IHRC created toolkits to make digital stories in college classes, adult
English as a Second Language programs, and public workshops. We’ve included some excerpts below from the toolkit for college classes.

You can see and download all 3 tookits here.
You can view the digital stories here.
You can contact the project here.
legacy_wi16_immigration
Immigrant Stories curriculum has been used in a variety of courses focused on migration and/or personal narratives. The project does not replace your course content. Instead, students work on their digital stories in several stages throughout the semester. This toolkit includes everything that you will need to implement Immigrant Stories in your course, such as a schedule for a 15-week course, lesson plans (one to teach scriptwriting and one for recording and editing video), a grading rubric, and a student resource packet. The packet contains information about writing a script, basic instructions for audio and video editing software, and worksheets to help students stay organized.

Instructors are frequently concerned that they lack the technical knowledge to assist their
students, but we have found that although most students have never made a video before, they are largely self-sufficient after their initial training. Your school may also have staff members in the IT department or library who can help students or even teach the tech demos in Lesson 2. Your students can use any recording and editing software they like, but you should teach an introduction to an audio editing program and a video editing program that they can use in school computer labs. This toolkit contains instructions for using Audacity, a free, cross-platform audio recorder and Movie Maker, free video-editing software for Windows computers. (While Movie Maker is an extremely simple program, most video-editing programs work similarly.)

What is a Digital Story?

A digital story is a short (generally 3-5 minute) digital video that conveys a personal
narrative. Recent advancements in digital technology have made it much simpler and less
expensive for individuals to create their own short films. Digital stories may be created from a combination of digital images, text, sound, and video.

The core of the digital story is a script of 300-500 words that participants write about a
personal experience.

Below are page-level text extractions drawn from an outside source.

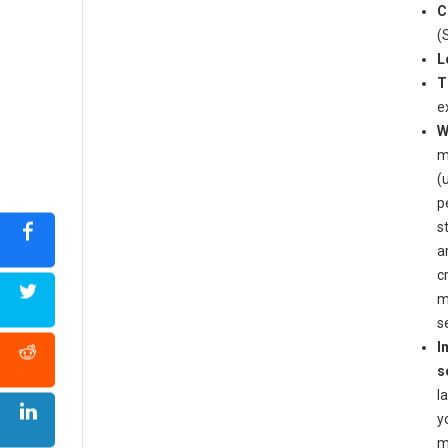
C
(
L
T
e
W
m
(
p
s
a
c
m
s
I
s
l
y
m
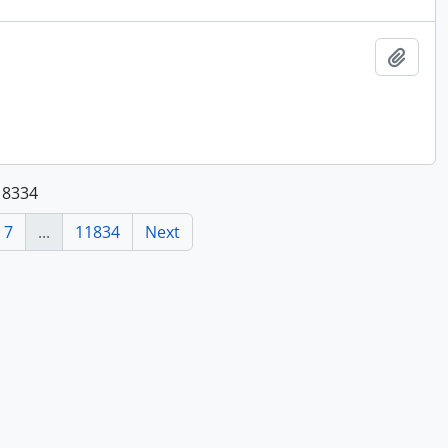
Add t
118334
7
...
11834
Next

Participants record themselves reciting their script in either an audio
voiceover or in a video recording. They edit their recording into a multimedia video and may add scanned or digital photographs, video clips, onscreen text, background music, and special effects. Digital stories are powerful, multilayered narratives that have become increasingly popular tools foreducation, self-expression, and public dialogue.

Immigrant Stories Lesson 1

Time: 50 minutes
Learning Outcomes: Students will learn about the components of a digital story, how to analyze a digital story, and how to write a script for their own story.

Assignment: Write your script (300-500 words)
Project Introduction (10 minutes)
Explain the project
Introduce the IHRC and show the students the Immigrant Stories digital archive

View and discuss two digital stories (20 minutes)
Suggested digital story:
Mustafa Jumale

Discussion questions:

  • What did you learn?
  • What was powerful? Effective?
  • How did the creator communicate their story?
  • What would it tell people in the future about immigration?

Explain the Script Assignment and how it fits into the digital story creation process (20 minutes)

Discuss how to choose the subject of their story and how to focus on one story, rather
than an entire life story, to fit the 300-500 word limit

Discuss effective writing strategies
(The Resources for Writing a Script page in the student packet will help students
brainstorm.)

Explain peer review process

One comment

  1. FYI – In regards to lesson plans, students within CA learn about CA heritage in their 4th grade year. At many elementary schools within Palo Alto, such as Walter Hays, the 4th graders are asked to do a passport project which tracks their family’s immigration to California. It would be a great starting point for your lesson plan link, since that lesson is already created. Also, students are expected to do a presentation at the end, so it would be fairly seemless to include a videotape recording for your files too. Good luck! Great project!